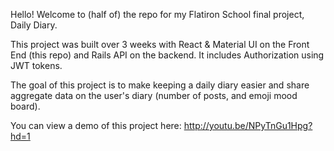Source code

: Hello! Welcome to (half of) the repo for my Flatiron School final project, Daily Diary.

This project was built over 3 weeks with React & Material UI on the Front End (this repo) and Rails API on the backend. It includes Authorization using JWT tokens.

The goal of this project is to make keeping a daily diary easier and share aggregate data on the user's diary (number of posts, and emoji mood board).

You can view a demo of this project here: http://youtu.be/NPyTnGu1Hpg?hd=1

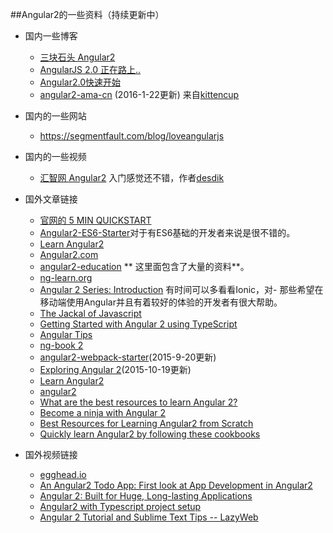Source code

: ##Angular2的一些资料（持续更新中）

- 国内一些博客
	- [三块石头 Angular2](#http://www.cnblogs.com/flyingzl/tag/Angular2/)
	- [AngularJS 2.0 正在路上..](#https://ruby-china.org/topics/22564)
	- [Angular2.0快速开始](#http://www.cnblogs.com/myzhibie/p/4667210.html)
	- [angular2-ama-cn](#https://github.com/kittencup/angular2-ama-cn/issues) (2016-1-22更新) 来自[kittencup](#http://segmentfault.com/u/desdik)

- 国内的一些网站
	- https://segmentfault.com/blog/loveangularjs

- 国内的一些视频
	- [汇智网 Angular2](#http://www.hubwiz.com/course/5599d367a164dd0d75929c76/) 入门感觉还不错，作者[desdik](#http://segmentfault.com/u/desdik)

- 国外文章链接
	- [官网的 5 MIN QUICKSTART](#https://angular.io/docs/js/latest/quickstart.html)
	- [Angular2-ES6-Starter](#https://github.com/DanWahlin/Angular2-ES6-Starter)对于有ES6基础的开发者来说是很不错的。
	- [Learn Angular2](#http://learnangular2.com/)
	- [Angular2.com](#http://www.angular2.com/)
	- [angular2-education](#https://github.com/timjacobi/angular2-education) ** 这里面包含了大量的资料**。
	- [ng-learn.org](#http://ng-learn.org/tags/angularjs-2.html)
	- [Angular 2 Series: Introduction](#http://blog.ionic.io/angular-2-series-introduction/)  有时间可以多看看Ionic，对- 那些希望在移动端使用Angular并且有着较好的体验的开发者有很大帮助。
	- [The Jackal of Javascript](#http://thejackalofjavascript.com/getting-started-with-angular-2-0/)
	- [Getting Started with Angular 2 using TypeScript](#http://www.sitepoint.com/getting-started-with-angular-2-using-typescript/)
	- [Angular Tips](#http://angular-tips.com/)
	- [ng-book 2](#https://www.ng-book.com/2/)
	- [angular2-webpack-starter](#https://github.com/angular-class/angular2-webpack-starter)(2015-9-20更新)
	- [Exploring Angular 2](#http://blog.thoughtram.io/exploring-angular-2/)(2015-10-19更新)
	- [Learn Angular2](#http://learnangular2.com/)
	- [angular2](#http://www.angular2.com/)
	- [What are the best resources to learn Angular 2?](#)
	- [Become a ninja with Angular 2](#https://www.reddit.com/r/webdev/comments/3xl80p/what_are_the_best_resources_to_learn_angular_2/)
	- [Best Resources for Learning Angular2 from Scratch](#http://whatpixel.com/learn-angular2-from-scratch/)
	- [Quickly learn Angular2 by following these cookbooks](#http://riadbenguella.com/quickly-learn-angular2-by-following-these-cookbooks/)

- 国外视频链接
	- [egghead.io](#https://egghead.io/technologies/angular2)
	- [An Angular2 Todo App: First look at App Development in Angular2](#https://www.youtube.com/watch?v=uD6Okha_Yj0)
	- [Angular 2: Built for Huge, Long-lasting Applications](#http://www.infoq.com/presentations/angularjs-2)
	- [Angular2 with Typescript project setup](#https://www.youtube.com/watch?v=Fw0eSEMfoco)
	- [Angular 2 Tutorial and Sublime Text Tips -- LazyWeb](#https://www.youtube.com/watch?v=M6ZRJX-3Exw)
=======
(WHAT IS REQUIRED)
Which lines above include the word "cnblogs"? Show each one.

(RESULT FOR THIS EXERCISE)
	- [三块石头 Angular2](#http://www.cnblogs.com/flyingzl/tag/Angular2/)
	- [Angular2.0快速开始](#http://www.cnblogs.com/myzhibie/p/4667210.html)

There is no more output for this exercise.